THEORETICAL INVESTIGATION ON THE REACTION MECHANISM OF CuI-CATALYZED FORMATION OF ETHYL 2-PHENYLACETOACETATE
Abstract
The reaction mechanism of CuI-catalyzed formation of ethyl 2-phenylacetoacetate by arylation of ethyl acetoacetate has been investigated by density functional theory (DFT) using Becke's three-parameter nonlocal exchange functional and the Lee, Yang, and Parr nonlocal correlation functional (B3LYP). The geometries of the reactants, intermediates, transition states, and products have been optimized and verified by means of vibration frequency calculations.

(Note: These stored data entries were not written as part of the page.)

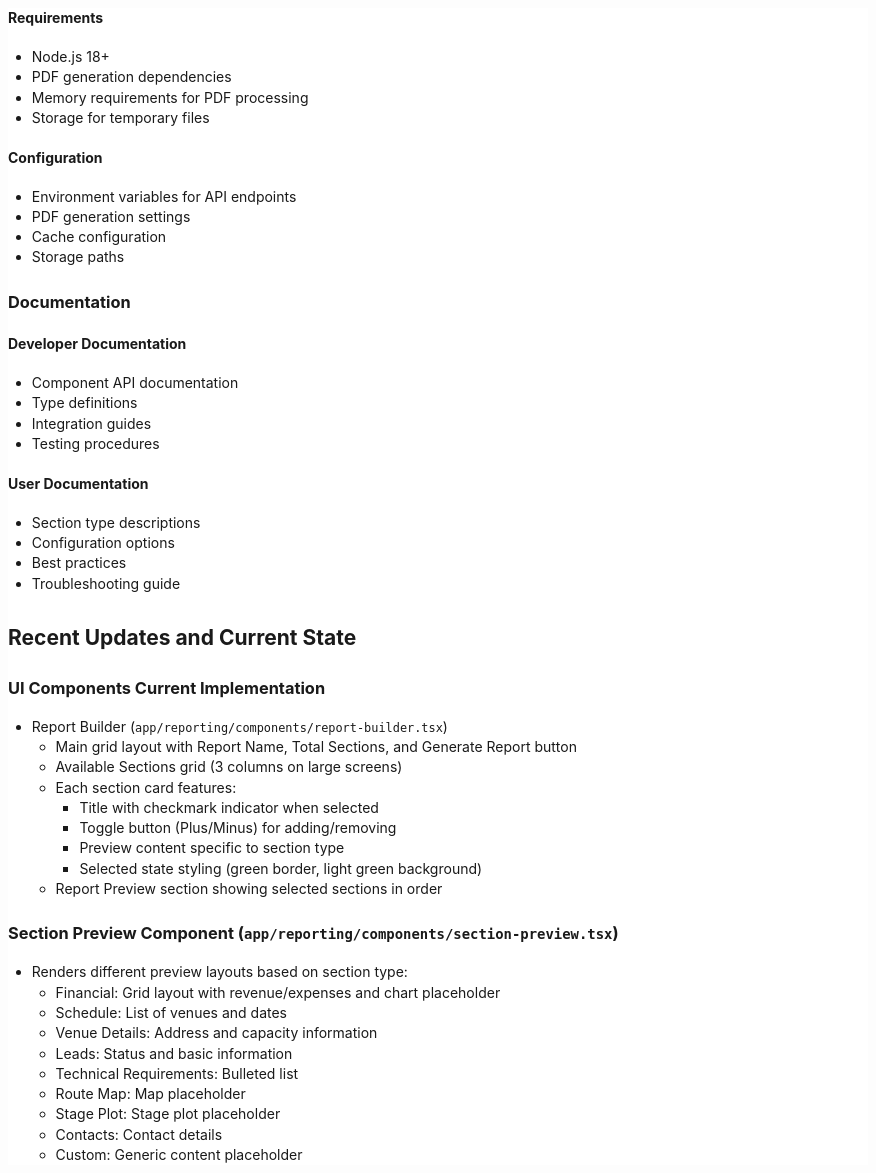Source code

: #### Requirements
- Node.js 18+
- PDF generation dependencies
- Memory requirements for PDF processing
- Storage for temporary files

#### Configuration
- Environment variables for API endpoints
- PDF generation settings
- Cache configuration
- Storage paths

### Documentation

#### Developer Documentation
- Component API documentation
- Type definitions
- Integration guides
- Testing procedures

#### User Documentation
- Section type descriptions
- Configuration options
- Best practices
- Troubleshooting guide

## Recent Updates and Current State

### UI Components Current Implementation
- Report Builder (`app/reporting/components/report-builder.tsx`)
  - Main grid layout with Report Name, Total Sections, and Generate Report button
  - Available Sections grid (3 columns on large screens)
  - Each section card features:
    - Title with checkmark indicator when selected
    - Toggle button (Plus/Minus) for adding/removing
    - Preview content specific to section type
    - Selected state styling (green border, light green background)
  - Report Preview section showing selected sections in order

### Section Preview Component (`app/reporting/components/section-preview.tsx`)
- Renders different preview layouts based on section type:
  - Financial: Grid layout with revenue/expenses and chart placeholder
  - Schedule: List of venues and dates
  - Venue Details: Address and capacity information
  - Leads: Status and basic information
  - Technical Requirements: Bulleted list
  - Route Map: Map placeholder
  - Stage Plot: Stage plot placeholder
  - Contacts: Contact details
  - Custom: Generic content placeholder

According to our assumption, this reaction can be divided into two stages. The rate-determining step is found to be the 3 → 4-TS procedure, which is the first procedure of stage 1. The low energy barrier of 39.85 kcal/mol indicates that this reaction can be carried out, which is in accordance with the experimental facts. For comparison, we have investigated the reaction mechanism of the same chemical reaction without CuI catalyst, whose energy barrier of rate-determining step is 212.76 kcal/mol higher than that with CuI catalyst. This fact suggests that CuI catalyst accelerates the reaction by remarkably lowering the energy barrier. The solvation effects on the barriers of the reaction are important. But the energetic order in DMSO solvent seems to be almost the same as that in gas-phase, which indicates that our conclusion achieved in gas-phase is believable. Our findings reveal the microscopic catalytic mechanism of CuI and are in agreement with the experimental facts.